Assignment
Each record below is to be copied exactly; the pictures are to be omitted.
====
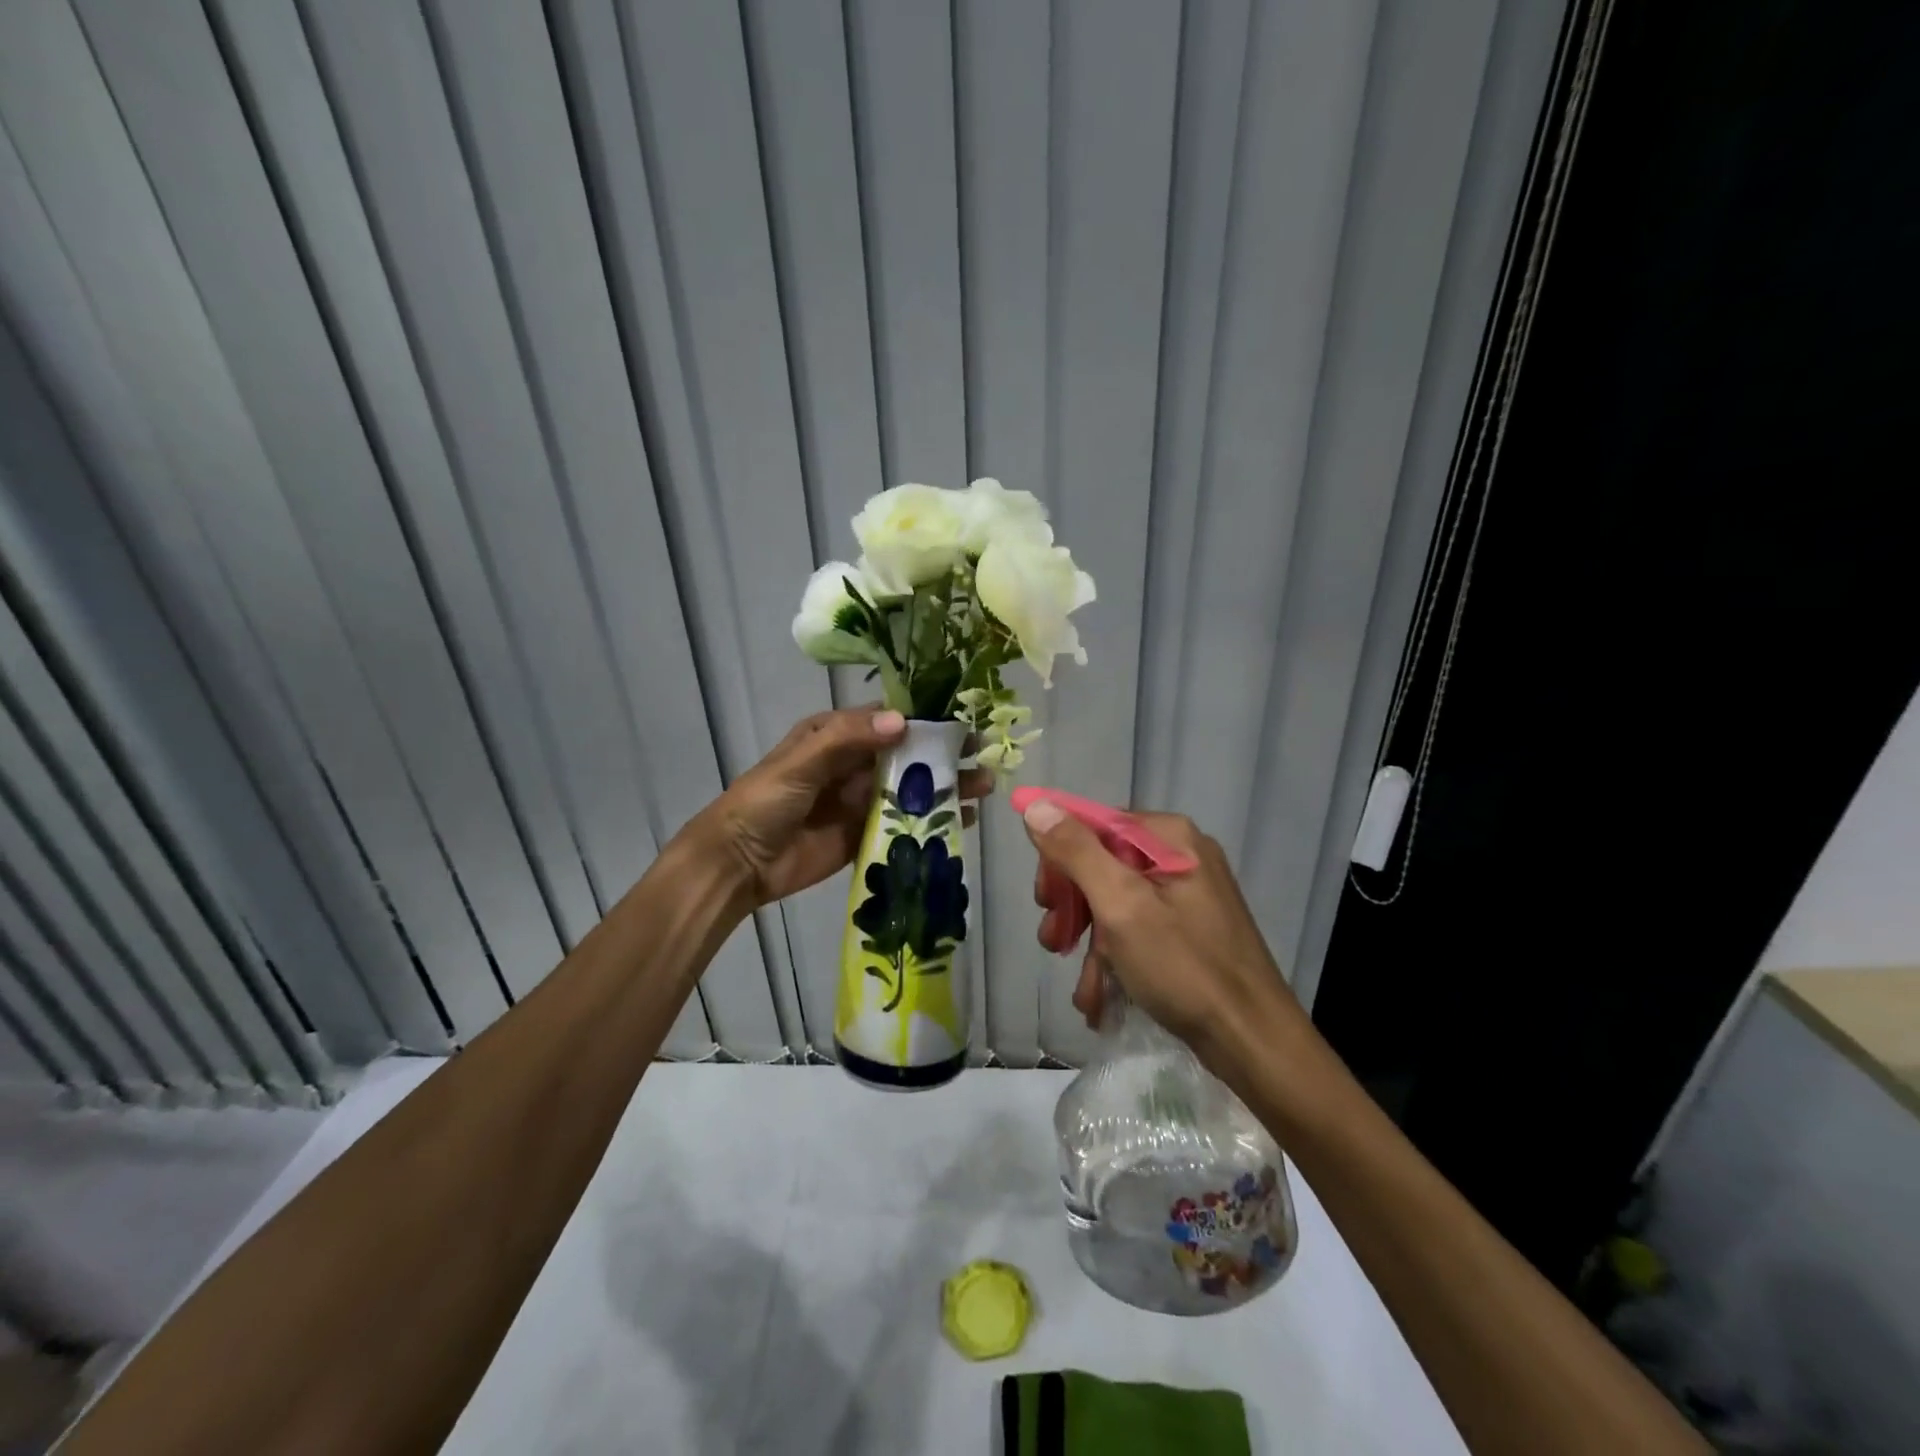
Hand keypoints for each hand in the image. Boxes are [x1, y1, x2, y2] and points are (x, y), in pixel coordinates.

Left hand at [694, 707, 993, 909]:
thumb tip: (903, 722)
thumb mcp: (801, 761)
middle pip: (908, 755)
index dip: (926, 719)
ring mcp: (861, 801)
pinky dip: (932, 821)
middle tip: (983, 756)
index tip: (963, 721)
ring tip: (982, 788)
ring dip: (945, 787)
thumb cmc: (765, 801)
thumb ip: (847, 739)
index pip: (888, 719)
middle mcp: (854, 764)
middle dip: (944, 755)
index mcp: (837, 736)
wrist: (739, 863)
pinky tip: (962, 820)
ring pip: (911, 788)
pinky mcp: (866, 835)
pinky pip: (904, 823)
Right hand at [1023, 802, 1304, 1060]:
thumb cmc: (1183, 967)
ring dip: (1090, 944)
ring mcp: (1188, 894)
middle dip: (1073, 908)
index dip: (1059, 859)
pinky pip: (1137, 928)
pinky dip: (1115, 958)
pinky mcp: (1190, 929)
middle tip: (1054, 942)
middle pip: (1102, 864)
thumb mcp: (1120, 905)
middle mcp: (1180, 855)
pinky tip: (1101, 998)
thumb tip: (1036, 805)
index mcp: (1169, 837)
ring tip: (1083, 989)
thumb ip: (1076, 852)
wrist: (1252, 1042)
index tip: (1044, 901)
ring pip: (1115, 902)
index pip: (1093, 824)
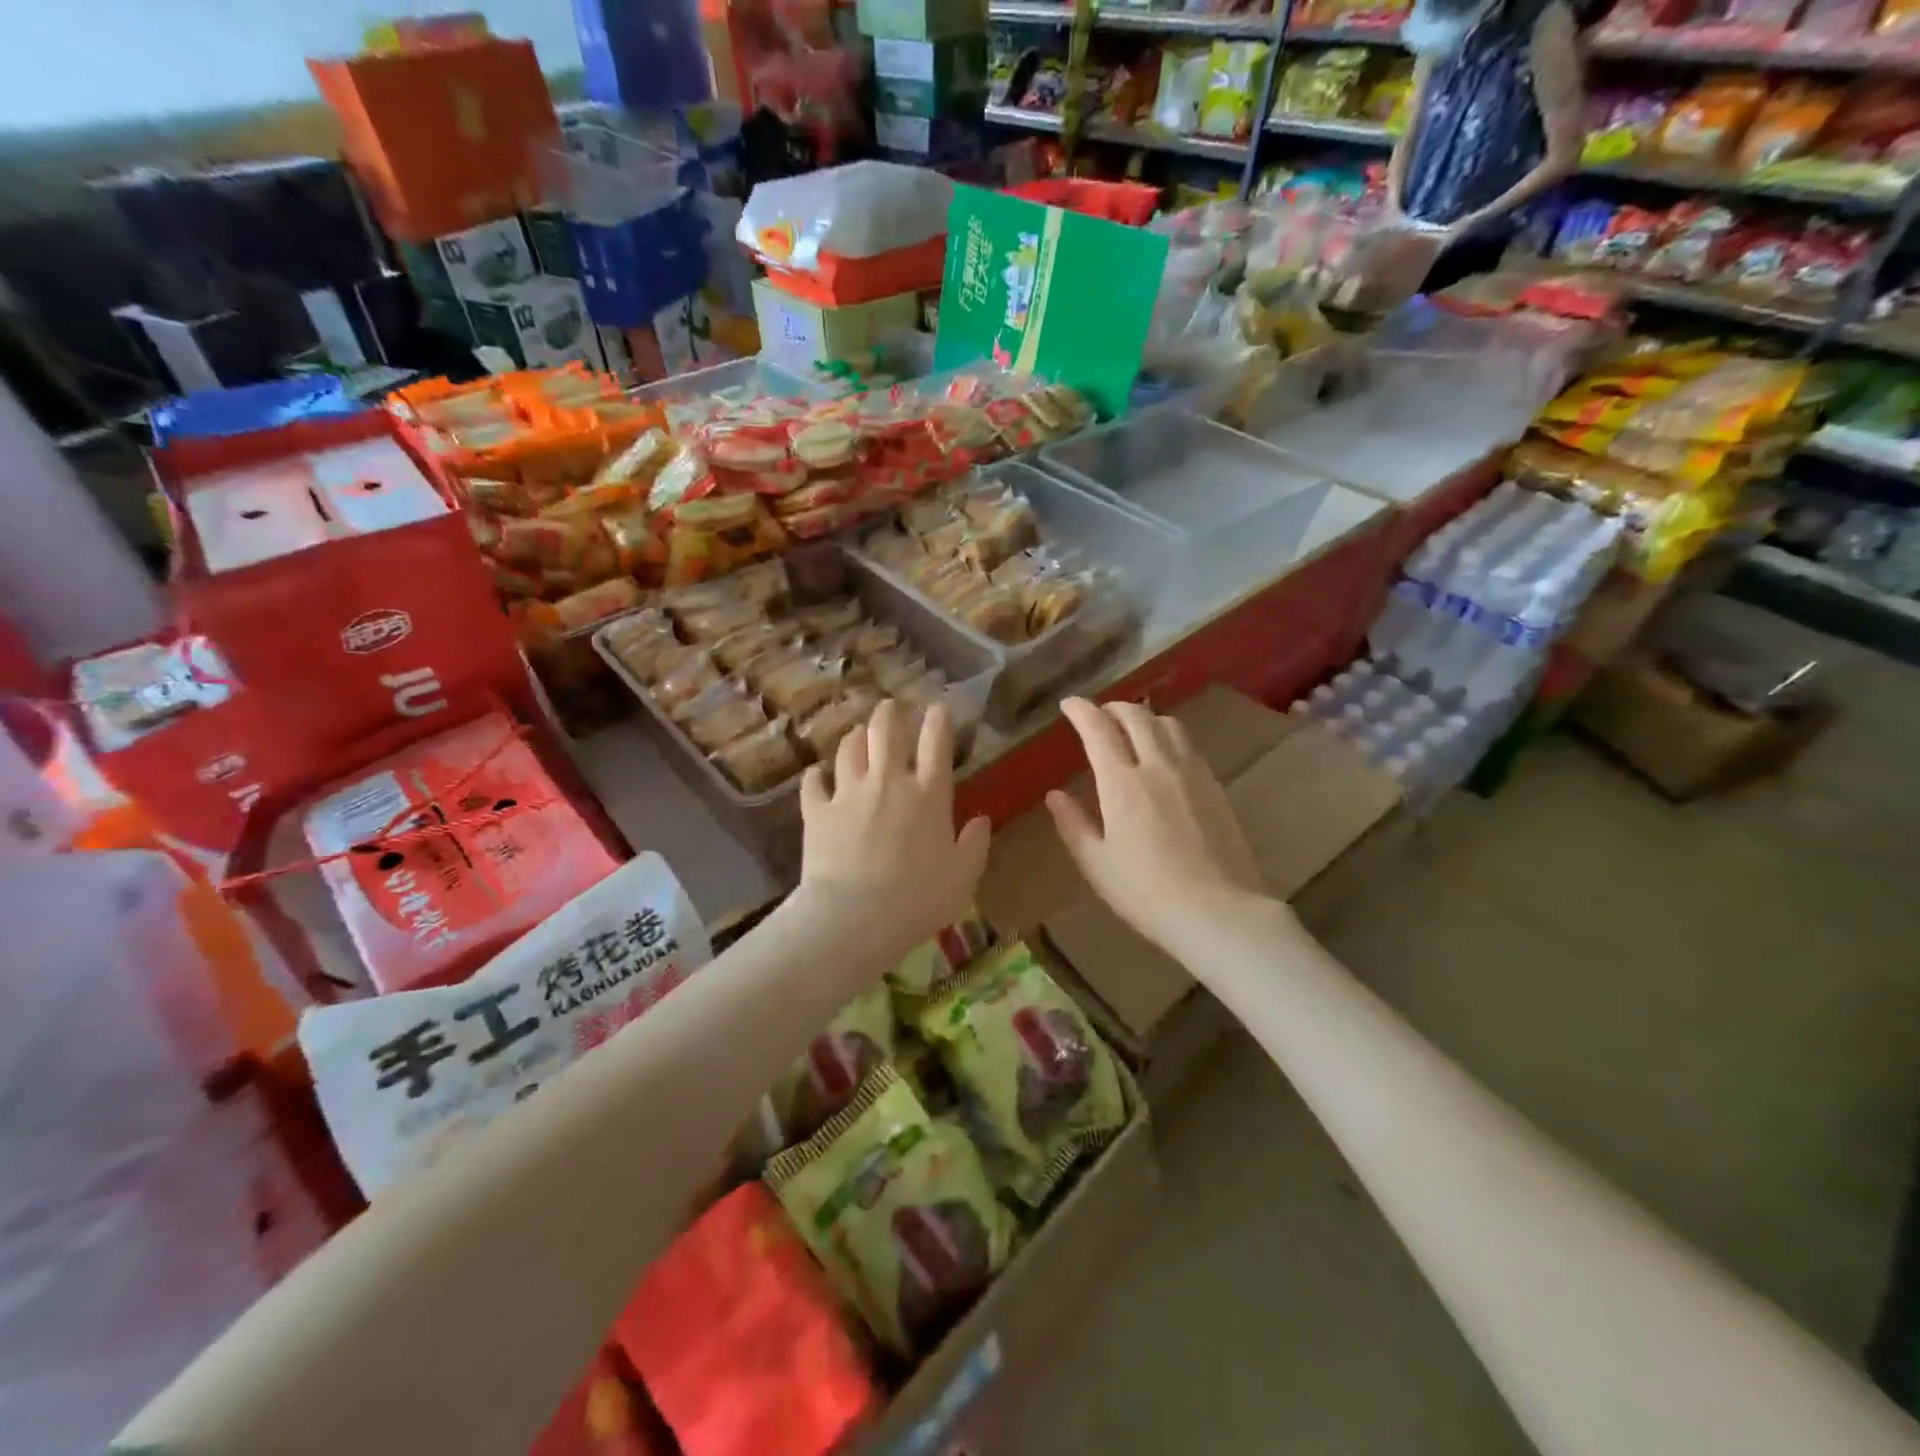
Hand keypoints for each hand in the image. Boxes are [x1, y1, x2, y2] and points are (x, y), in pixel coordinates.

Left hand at [797, 699, 990, 957]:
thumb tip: (983, 820)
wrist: (856, 916)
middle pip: (886, 731)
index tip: (937, 708)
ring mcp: (849, 793)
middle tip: (890, 707)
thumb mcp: (962, 878)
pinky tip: (817, 775)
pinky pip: (813, 783)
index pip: (936, 745)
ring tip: (857, 735)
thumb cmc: (919, 899)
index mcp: (929, 795)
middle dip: (889, 714)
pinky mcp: (818, 810)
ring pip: (849, 749)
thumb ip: (975, 845)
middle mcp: (889, 782)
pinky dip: (816, 776)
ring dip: (855, 737)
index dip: (938, 721)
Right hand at [1046, 698, 1263, 952]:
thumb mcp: (1097, 864)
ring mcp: (1193, 774)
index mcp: (1122, 783)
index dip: (1081, 711)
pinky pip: (1189, 746)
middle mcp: (1158, 766)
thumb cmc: (1146, 893)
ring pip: (1168, 725)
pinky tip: (1165, 758)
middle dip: (1113, 708)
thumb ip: (1073, 824)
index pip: (1098, 730)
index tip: (1068, 704)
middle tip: (1099, 714)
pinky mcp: (1216, 787)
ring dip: (1145, 718)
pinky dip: (1169, 738)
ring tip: (1133, 729)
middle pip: (1136, 717)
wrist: (1219, 912)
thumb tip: (1055, 795)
====
Response
Hand keypoints for each hand in the image. Boxes are [x1, y1, x2, y2] and points are (x, y), in pixel coordinates.

Left hand at [694, 707, 993, 909]:
thumb tip: (903, 722)
thumb mcp: (801, 761)
middle pip: (908, 755)
index dip: (926, 719)
ring mcp: (861, 801)
pinky dip: (932, 821)
middle tip: (983, 756)
index tip: (963, 721)
ring tip: (982, 788)
ring dip: (945, 787)
thumb cmc: (765, 801)
thumb ip: (847, 739)
index pip: (888, 719)
middle mcp: (854, 764)
middle dip: (944, 755)
index mcp: (837, 736)
wrist: (739, 863)
pinky tip: (962, 820)
ring pip: (911, 788)
pinky mcp: (866, 835)
pinky pip: (904, 823)
Right hand at [1023, 802, 1304, 1060]:
thumb cmc: (1183, 967)
ring dip: (1090, 944)
ring mcp: (1188, 894)
middle dip: (1073, 908)
index dip: (1059, 859)
pinky pip: (1137, 928)
pinky dip: (1115, 958)
pinky mcp: (1190, 929)
middle tip: (1054, 942)
middle pip: (1102, 864)
thumb mcp: (1120, 905)
middle mcp: (1180, 855)
pinky tip: (1101, 998)
thumb tip: (1036, 805)
index mcp: (1169, 837)
ring tip: (1083, 989)
thumb ip: (1076, 852)
wrist: (1252, 1042)
index tip: (1044, 901)
ring pip: (1115, 902)
index pip: (1093, 824)
Hand keypoints for each hand in the image. Boxes are [x1, y1, x2, y2] and points are (x, y), in pixel coordinates.

Left hand at [797, 699, 990, 957]:
thumb tip: (983, 820)
wrist: (856, 916)
middle pip: (886, 731)
index tip: (937, 708)
ring mcp: (849, 793)
middle tip: (890, 707)
thumb mcp: (962, 878)
pinky tip: (817, 775)
pinky pip: (813, 783)
index pip: (936, 745)
ring tip: (857, 735)
thumb cmc: (919, 899)
index mcp: (929, 795)
middle dip: (889, 714)
pinky mcp: (818, 810)
ring pip: (849, 749)
thumb ip: (975, 845)
middle mcp: (889, 782)
pinky dip: (816, 776)
ring dip: (855, 737)
index dip: (938, 721)
Right hand at [1046, 698, 1263, 952]:
thumb mcp: (1097, 864)
ring mcp: (1193, 774)
index mcp: (1122, 783)
index dip: (1081, 711)
pinky pip: (1189, 746)
middle mcp: (1158, 766)
thumb cmc: (1146, 893)
ring pip: (1168, 725)
pinky tip: (1165, 758)
middle dip: (1113, 708)
thumb ip: (1073, 824)
index pip: (1098, 730)
index tip: (1068, 704)
middle tip: (1099, 714)
pinky mcp: (1216, 787)
ring dip: (1145, 718)
pinky dip: (1169, 738)
ring tip: (1133, 729)
middle pip: (1136, 717)
wrist: (1219, 912)
thumb tip: (1055, 795)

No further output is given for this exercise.